Focus on Healing & Bonding
For the first 6 to 8 weeks of the postpartum period, you should be focused on allowing your body to heal while bonding with your new baby. Even if you experienced the easiest delivery possible, your body needs an opportunity to mend. For a vaginal delivery you will feel soreness in your perineum and will bleed for several days after giving birth. The bleeding will subside, but you may still experience vaginal discharge called lochia for up to 6 weeks. Heavy bleeding that does not subside is called postpartum hemorrhage and it is life-threatening, so contact us immediately if you experience this. Women who had a cesarean section will require at least 8 weeks for their incision to heal. You will also be limited on certain physical activity. Follow all of the instructions from your healthcare provider to ensure a smooth recovery process.
Rest is Imperative
After your baby is born, you will not be able to get the same amount of quality sleep you were used to. Although your newborn will sleep a lot, they will also need to be fed every 2 to 3 hours and their sleep schedule will be highly unpredictable for a while. While it may seem like simple advice, try to sleep when your baby sleeps. Even just closing your eyes for 20 minutes may allow you to recharge a bit before your baby is awake and needs to be changed, fed, or simply comforted. Additionally, let your partner, other family members, or friends take on household chores. Make sure you are eating nutritious meals filled with whole grains, fruits, vegetables, and lean proteins. Drink ample water to stay hydrated. If you are breastfeeding, you will need to increase your calories and water intake so you can continue to nourish your body as well as your milk supply.
The Postpartum Checkup
This medical checkup usually occurs 6 to 8 weeks after giving birth. Even if you are feeling good and you had a delivery and pregnancy free of complications, you still want to schedule this appointment. It is an important component of your postpartum care and could prevent certain complications that can arise after giving birth. You may need to be seen sooner if you had a cesarean section or experienced other complications.
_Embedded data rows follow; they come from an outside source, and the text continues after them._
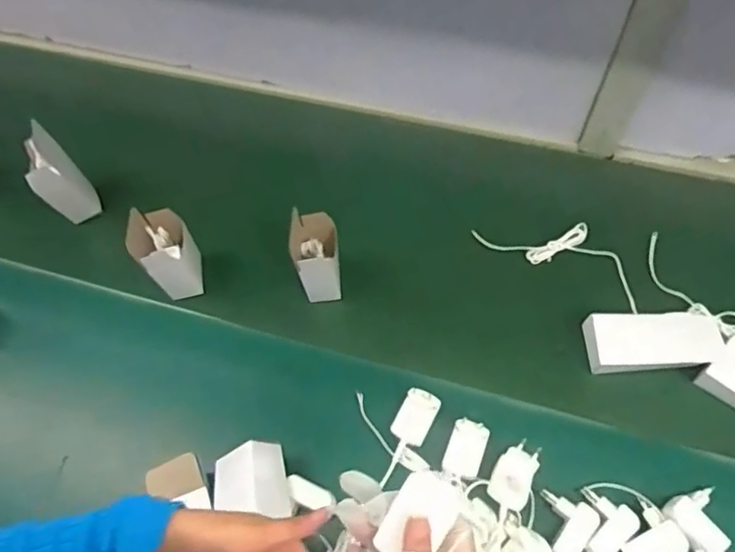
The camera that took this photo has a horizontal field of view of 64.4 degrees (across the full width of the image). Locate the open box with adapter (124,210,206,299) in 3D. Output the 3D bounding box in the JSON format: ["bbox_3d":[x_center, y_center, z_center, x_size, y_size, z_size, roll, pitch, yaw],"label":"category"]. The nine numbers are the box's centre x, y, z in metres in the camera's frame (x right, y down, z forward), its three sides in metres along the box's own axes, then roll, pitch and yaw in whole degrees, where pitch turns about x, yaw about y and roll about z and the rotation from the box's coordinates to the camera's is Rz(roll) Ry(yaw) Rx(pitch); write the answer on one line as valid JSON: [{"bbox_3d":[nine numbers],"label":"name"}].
[{"bbox_3d":[-0.257,-0.033,0.750,0.062,0.129,0.072,-15,61,-5],"label":"open box with adapter"}]

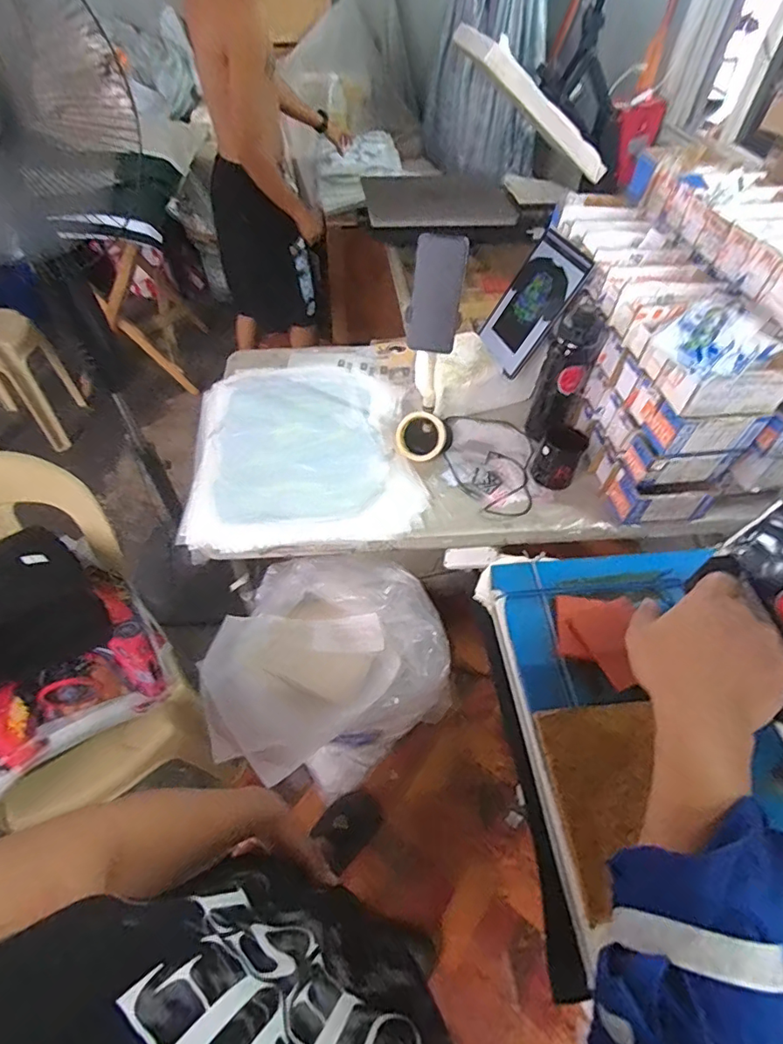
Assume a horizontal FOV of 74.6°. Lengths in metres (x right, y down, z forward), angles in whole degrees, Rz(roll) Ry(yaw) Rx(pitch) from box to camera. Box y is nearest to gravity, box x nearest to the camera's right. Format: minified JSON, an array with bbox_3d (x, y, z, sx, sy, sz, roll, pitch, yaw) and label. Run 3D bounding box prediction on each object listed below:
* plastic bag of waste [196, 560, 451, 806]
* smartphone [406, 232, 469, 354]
[{"bbox_3d":[-0.152,0.397,1.274,0.505,0.485,0.417,-17,54,-16],"label":"plastic bag of waste"},{"bbox_3d":[0.071,-0.365,0.832,0.076,0.175,0.016,12,29,6],"label":"smartphone"}]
This visit is to ensure your body has healed from the delivery experience. We will check your weight and blood pressure, as well as perform a physical exam and pelvic exam. If everything is healing as it should, you will be cleared for physical activity including vaginal intercourse.
At this time, you may want to discuss your birth control options. Becoming pregnant too soon after giving birth can have a negative impact on physical health, so preventing pregnancy for at least 18 months is ideal. Be open about the emotions you have been experiencing. If you have postpartum depression, we can connect you to the help that you need.